Exercise brief: Where the line with "当下的境况如此糟糕，那么「**未来**」又会如何？" appears in the records below, start there and transcribe each line exactly through the last.

Materials provided:
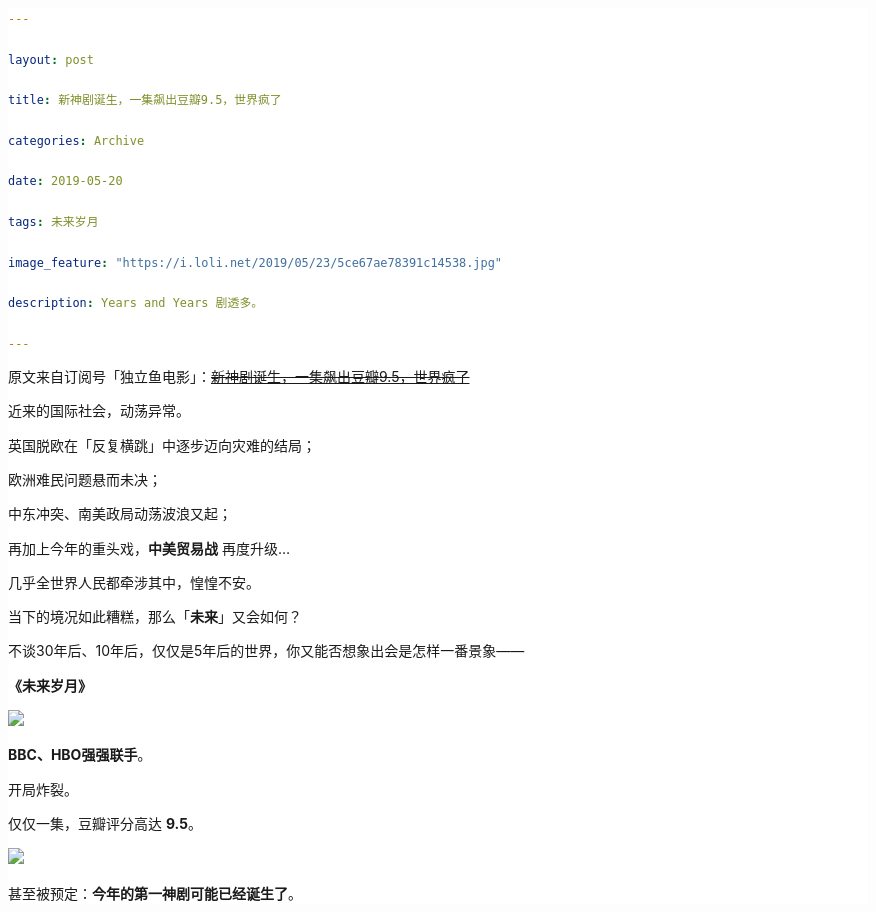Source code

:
 ```yaml
---

layout: post

title: 新神剧诞生，一集飙出豆瓣9.5，世界疯了

categories: Archive

date: 2019-05-20

tags: 未来岁月

image_feature: "https://i.loli.net/2019/05/23/5ce67ae78391c14538.jpg"

description: Years and Years 剧透多。

---
```


原文来自订阅号「独立鱼电影」：~~[新神剧诞生，一集飙出豆瓣9.5，世界疯了](https://mp.weixin.qq.com/s?__biz=MzA5MDM1MTcyNQ==&mid=2657254258&idx=1&sn=2275451d87fbb80108936169976abd4d&chksm=8b9a2a70bceda366cf6ed46b8f8217c78850e39b16be09bf971e33087f3f93805ce18e47a2d9&mpshare=1&scene=2&srcid=&from=timeline&ascene=2&devicetype=android-28&version=2700043a&nettype=3gnet&abtest_cookie=BQABAAgACgALABIAEwAHAJ6GHgAjlx4Ay5keANyZHgD1mR4AAZoeAAOaHgAAAA%3D%3D&lang=zh_CN&pass_ticket=HdVAB/iBbnUADIZOxL9zWJIM2TRXA8brtBu5CNQGees%2B9SLIctEy/s9RM0/yaSqb&wx_header=1)~~

近来的国际社会，动荡异常。

英国脱欧在「反复横跳」中逐步迈向灾难的结局；

欧洲难民问题悬而未决；

中东冲突、南美政局动荡波浪又起；

再加上今年的重头戏，**中美贸易战** 再度升级…

几乎全世界人民都牵涉其中，惶惶不安。

当下的境况如此糟糕，那么「**未来**」又会如何？

不谈30年后、10年后，仅仅是5年后的世界，你又能否想象出会是怎样一番景象——

**《未来岁月》**

![](https://i.loli.net/2019/05/23/5ce67ae78391c14538.jpg)

**BBC、HBO强强联手**。

开局炸裂。

仅仅一集，豆瓣评分高达 **9.5**。

![](https://i.loli.net/2019/05/23/5ce67ae84dd0717470.jpg)

甚至被预定：**今年的第一神剧可能已经诞生了**。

Exercise answer:
当下的境况如此糟糕，那么「**未来**」又会如何？

不谈30年后、10年后，仅仅是5年后的世界，你又能否想象出会是怎样一番景象——

**《未来岁月》**

![](https://i.loli.net/2019/05/23/5ce67ae78391c14538.jpg)

**BBC、HBO强强联手**。

开局炸裂。

仅仅一集，豆瓣评分高达 **9.5**。

![](https://i.loli.net/2019/05/23/5ce67ae84dd0717470.jpg)

甚至被预定：**今年的第一神剧可能已经诞生了**。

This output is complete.